--- START ---
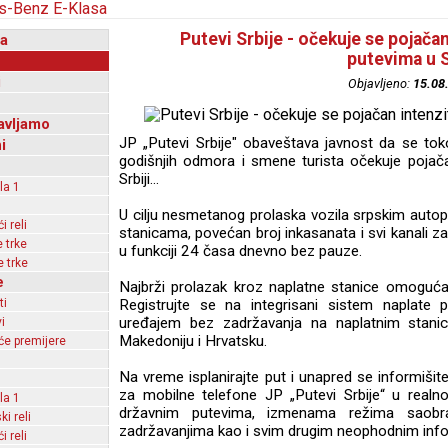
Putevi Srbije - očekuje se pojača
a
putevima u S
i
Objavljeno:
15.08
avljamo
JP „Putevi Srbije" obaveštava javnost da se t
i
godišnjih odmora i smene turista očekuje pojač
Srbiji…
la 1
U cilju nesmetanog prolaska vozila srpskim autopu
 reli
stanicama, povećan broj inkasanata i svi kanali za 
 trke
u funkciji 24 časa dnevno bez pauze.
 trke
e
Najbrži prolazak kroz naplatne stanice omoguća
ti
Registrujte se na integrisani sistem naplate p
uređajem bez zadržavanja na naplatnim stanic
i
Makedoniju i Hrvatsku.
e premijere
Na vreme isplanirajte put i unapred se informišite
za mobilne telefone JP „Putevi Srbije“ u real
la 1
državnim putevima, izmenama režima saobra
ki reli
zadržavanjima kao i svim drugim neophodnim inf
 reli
--- END ---
--- START ---
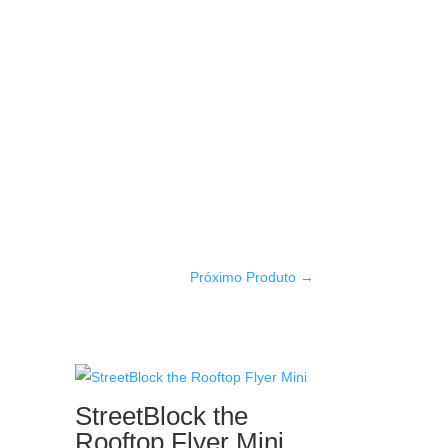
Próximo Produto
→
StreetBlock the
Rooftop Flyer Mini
--- END ---
▸ About this exercise
Report every line of the entries above that contains the word "putevima", treating uppercase and lowercase letters as different.

▸ Result below
putevima u S
državnim putevima, izmenama režima saobra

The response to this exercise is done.